Problem set:
**A)** Decide whether each statement below agrees with the passage on the university's programmes. Answer yes or no for each, and quote the words of the passage that settle it.
(i) BOU runs 1,000 tutorial centres across the country.
(ii) The School of Education offers a Master of Education.
(iii) BOU has initiated 25 non-formal programmes to date.
**B)** Use the passage on the university's programmes to answer these questions.
(i) How many formal academic programmes does BOU offer?
(ii) What does the abbreviation CELP stand for?
(iii) Which school offers the Post Graduate Diploma in Management?
**C)** Extend the passage on the university's programmes, starting after its final line.

Excerpt to read:
=== Begin Enclosure ===

BOU offers two types of programmes, formal and non-formal, in seven schools and a network of 12 regional resource centres, 80 co-ordinating offices and 1,000 tutorial centres nationwide.

===Study programmes===

A total of 21 formal academic programmes are offered by BOU. Formal programmes are academic programmes that result in the awarding of an academic qualification up to a master's degree upon completion and examination.

As the low rate of literacy remains an issue in Bangladesh, non-formal programmes are conducted by the BOU to create awareness and impart knowledge about health, environment, disaster management, basic science, agriculture, food, nutrition, and other branches of knowledge for human development. To date, 19 non-formal programmes have been initiated in the areas of environmental protection, basic science, elementary mathematics, agriculture, bank services, marketing management, health, nutrition, population, and gender issues.

===Faculties===

BOU's 11 divisions are organized into six schools:

===School of Education (SoE)===
Programs offered:
- Bachelor of Education (BEd)
- Master of Education (MEd)
- Certificate in Education (CEd)

===School of Social Science, Humanities & Languages (SSHL)===
Programs offered:
- Master of Arts (MA)/Master of Social Science (MSS) (Preliminary)
- Master of Arts (MA)/Master of Social Science (MSS) (Final)
- Bachelor of Law (Hons) LLB (Honours)
- Bachelor of Arts (Honours)/Bachelor of Social Science (Honours) :
  - (a) Bangla,
  - (b) Political Science
  - (c) Economics
  - (d) Sociology
  - (e) English Language and Literature
  - (f) History
  - (g) Islamic History and Culture and other subjects.
- Bachelor of Arts (BA)/Bachelor of Social Science (BSS)
- Bachelor of English Language Teaching (BELT)
- Certificate in Arabic Language Proficiency (CALP)
- Certificate in English Language Proficiency (CELP)

===School of Business (SoB)===
Programs offered:
- Bachelor of Business Administration (BBA)
- Master of Business Administration (MBA)
- Professional Master of Business Administration (PMBA)
- Commonwealth Executive MBA (CEMBA)
- Commonwealth Executive MPA (CEMPA)
- Post Graduate Diploma in Management (PGDM)
- Certificate in Management (CIM)
- Master of Philosophy (MPhil)
- Doctor of Philosophy (Ph.D.)

===School of Agriculture & Rural Development (SARD)===
Programs offered:
- Bachelor of Agricultural Education (B. Ag. Ed)
- Master of Science (MS) in 7 Subjects:
  - a) MS in Agronomy
  - b) MS in Entomology
  - c) MS in Soil Science
  - d) MS in Irrigation and Water Management (IWM)

=== End Enclosure ===

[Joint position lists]
=== Begin Enclosure ===

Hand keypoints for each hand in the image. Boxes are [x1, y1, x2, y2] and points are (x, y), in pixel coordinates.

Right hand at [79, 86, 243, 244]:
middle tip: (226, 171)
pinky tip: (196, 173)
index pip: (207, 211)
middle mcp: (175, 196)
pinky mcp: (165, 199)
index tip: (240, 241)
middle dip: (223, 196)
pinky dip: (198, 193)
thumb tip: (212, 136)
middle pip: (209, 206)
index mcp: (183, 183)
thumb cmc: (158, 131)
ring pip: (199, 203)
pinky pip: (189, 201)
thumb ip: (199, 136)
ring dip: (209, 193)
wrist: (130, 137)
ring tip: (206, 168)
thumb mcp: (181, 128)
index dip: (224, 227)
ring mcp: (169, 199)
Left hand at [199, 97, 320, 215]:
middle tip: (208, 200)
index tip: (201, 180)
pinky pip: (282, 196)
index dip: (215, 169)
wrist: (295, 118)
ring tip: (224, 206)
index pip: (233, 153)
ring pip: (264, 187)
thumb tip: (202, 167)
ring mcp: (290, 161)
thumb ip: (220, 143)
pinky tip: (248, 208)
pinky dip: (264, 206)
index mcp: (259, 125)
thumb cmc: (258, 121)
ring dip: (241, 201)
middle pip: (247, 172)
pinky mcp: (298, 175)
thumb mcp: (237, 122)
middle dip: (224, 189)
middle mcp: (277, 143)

=== End Enclosure ===

Responses to the tasks:
**A)**
(i) Yes: "12 regional resource centres, 80 co-ordinating offices and 1,000 tutorial centres nationwide"
(ii) Yes: "Master of Education (MEd)"
(iii) No: "To date, 19 non-formal programmes have been initiated"

**B)**
(i) 21
(ii) Certificate in English Language Proficiency
(iii) The School of Business (SoB)

**C)**
  - e) MS in Aquaculture
  - f) MS in Poultry Science
- Diploma in Youth in Development Work (DYDW)
- Certificate in Livestock & Poultry (CLP)
- Certificate in Pisciculture & Fish Processing (CPFP)
Upcoming
- Bachelor of Science (BSc.) in Agriculture
- Bachelor of Science (BSc.) in Fisheries

===School of Science & Technology (SST)===
Programs offered:
- Bachelor of Science in Computer Science and Engineering (B.Sc. in CSE)
- Master of Disability Management and Rehabilitation (MDMR) -for MBBS doctors
- Master of Public Health
- Post Graduate Diploma in Medical Ultrasound (PGDMU) -for MBBS doctors
- Diploma in Computer Science and Application (DCSA)
Upcoming
- Bachelor of Science in Electronics and Communication Engineering (B.Sc. in ECE)
- Bachelor of Science in Pharmacy (B.Pharm)
- Master of Science (M.Sc.) in Software Engineering (MSSE)

===Open School===
Programs offered:
- Master of Business Administration (MBA) in Bangla language
- Masters in Criminology and Criminal Justice
- Bachelor of Business Administration (BBA) in Bangla language
- Bachelor of Business Studies (BBS)-3 years duration
- Secondary School Certificate (SSC)
- Higher Secondary Certificate (HSC)

A full list of the regional resource centres and tutorial centres affiliated with BOU can be found on BOU's website.

===Accreditation===

BOU is granted the authority to confer degrees under Clause 6(c) of the BOU Act 1992. BOU is recognised as a national university by the University Grants Commission of Bangladesh, a statutory body attached to the Ministry of Education.

The BOU is a founding and participating institution of the SAARC Consortium on Open and Distance Learning (SACODiL).